(Consigne donnée a) Selon l'extrait sur la chapelle, quelle est la forme de sa porte ?

(Extrait)
La chapelle en béton contraste avec la surface plane du champ. En tranchant avec l’ondoyante pelouse qui les entoure, ses caractéristiques formelles dévient des normes régulant les différents types de chapelles : le toit pointu et le parement en bois appartiennent au passé. Le toit de jadis est délaissé au profit d’un oculus qui ramène les éléments extérieurs au cœur de la chapelle et la présence du bois sur la façade se limite à des stries horizontales qui en encadrent le coffrage à la manière de vestiges de sa construction. Ces éléments témoignent du labeur déployé par les paysans et de la dévotion de ces derniers envers leur saint patron, le frère Klaus. Comme dans d’autres œuvres de Zumthor, cette enveloppe est aux antipodes de son intérieur, d’un point de vue visuel comme conceptuel. L’espace poché qui les sépare constitue une zone de transition uniquement ponctuée d’une porte triangulaire et d’une composition céleste de fenêtres rondes dont la surface ne dépasse pas celle d’une pièce de deux euros. Les murs dont l’épaisseur atteint plusieurs mètres à certains endroits établissent une claire distinction entre les sphères temporelle et spirituelle. L’espace intérieur contraste avec son enveloppe, dans la mesure où les murs à la texture riche, produite en brûlant un coffrage en bois brut, poussent irrésistiblement le regard à en parcourir la surface.

La Bruder-Klaus-Feldkapelle est une structure qui fait appel aux émotions ; elle évoque une spiritualité qui échappe habituellement aux mots tout en résonnant de façon fugace jusqu’à la moelle de ses observateurs. Cette chapelle explore la façon dont une entité aussi simple peut fonctionner à une myriade de niveaux. Une telle stimulation est fondamentale dans la construction de la conscience de l’être. À plusieurs égards, la conscience de soi est primordiale dans l’acte de la prière. La Bruder-Klaus-Feldkapelle est parvenue à relever le défi consistant à se connaître dans un espace qui contribue à construire le cadre soulignant l’idée de conscience en tant que protagoniste. Même lorsque ses visiteurs ne sont pas catholiques, la spiritualité de cet espace parvient à produire une résonnance fort semblable à celle émanant de la suite de Bach. On peut interpréter le caractère limité de l’écho qui règne dans cette structure comme une mise en avant du fait que seul l’instant existe. Cet espace n’admet ni passé ni avenir, seul le présent. La conception d’un espace qui parle littéralement à l’instant présent relève d’une véritable prouesse architecturale.

(Consigne donnée b) Restituez sous forme de liste JSON de chaînes, à raison d'une chaîne par ligne et sans les lignes vides, les lignes du listing depuis son début jusqu'à la ligne contenant "genus: Equus", celle-ci comprise.

(Matériel fourni)
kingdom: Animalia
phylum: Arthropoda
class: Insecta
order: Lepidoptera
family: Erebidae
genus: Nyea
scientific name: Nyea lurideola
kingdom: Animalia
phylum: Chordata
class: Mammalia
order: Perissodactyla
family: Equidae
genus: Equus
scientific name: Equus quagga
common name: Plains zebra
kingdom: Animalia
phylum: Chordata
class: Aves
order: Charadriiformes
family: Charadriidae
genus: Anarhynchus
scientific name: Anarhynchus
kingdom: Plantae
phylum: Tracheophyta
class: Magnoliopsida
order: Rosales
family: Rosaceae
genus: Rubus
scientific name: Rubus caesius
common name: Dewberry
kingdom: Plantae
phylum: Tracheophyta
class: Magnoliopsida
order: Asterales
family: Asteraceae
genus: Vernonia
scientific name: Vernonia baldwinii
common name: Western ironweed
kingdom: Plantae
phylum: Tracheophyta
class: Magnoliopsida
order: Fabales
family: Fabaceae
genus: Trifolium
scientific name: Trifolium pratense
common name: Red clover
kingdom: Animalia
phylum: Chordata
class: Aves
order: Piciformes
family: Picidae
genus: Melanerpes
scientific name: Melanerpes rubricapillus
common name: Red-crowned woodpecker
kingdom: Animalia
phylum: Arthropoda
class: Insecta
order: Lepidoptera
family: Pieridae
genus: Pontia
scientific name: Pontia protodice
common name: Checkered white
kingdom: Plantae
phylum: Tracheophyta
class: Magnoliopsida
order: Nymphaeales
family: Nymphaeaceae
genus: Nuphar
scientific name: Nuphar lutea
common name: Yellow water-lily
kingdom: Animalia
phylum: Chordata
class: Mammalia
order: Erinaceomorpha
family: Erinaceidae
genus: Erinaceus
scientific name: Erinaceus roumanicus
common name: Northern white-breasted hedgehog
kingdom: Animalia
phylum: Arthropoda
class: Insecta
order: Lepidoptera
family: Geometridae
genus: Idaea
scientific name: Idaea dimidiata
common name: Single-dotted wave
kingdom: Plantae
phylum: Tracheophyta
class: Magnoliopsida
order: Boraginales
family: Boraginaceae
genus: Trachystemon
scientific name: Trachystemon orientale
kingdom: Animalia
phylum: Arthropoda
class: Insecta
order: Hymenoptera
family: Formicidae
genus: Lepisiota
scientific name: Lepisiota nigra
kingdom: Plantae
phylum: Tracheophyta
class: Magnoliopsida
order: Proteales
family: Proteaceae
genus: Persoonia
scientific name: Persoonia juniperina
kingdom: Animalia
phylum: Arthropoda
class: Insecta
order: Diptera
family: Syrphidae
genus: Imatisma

(Réponse complète a) Elle est triangulaire.

(Réponse complète b)
[
  "kingdom: Animalia",
  "phylum: Arthropoda",
  "class: Insecta",
  "order: Lepidoptera",
  "family: Erebidae",
  "genus: Nyea",
  "scientific name: Nyea lurideola",
  "kingdom: Animalia",
  "phylum: Chordata",
  "class: Mammalia",
  "order: Perissodactyla",
  "family: Equidae",
  "genus: Equus"
]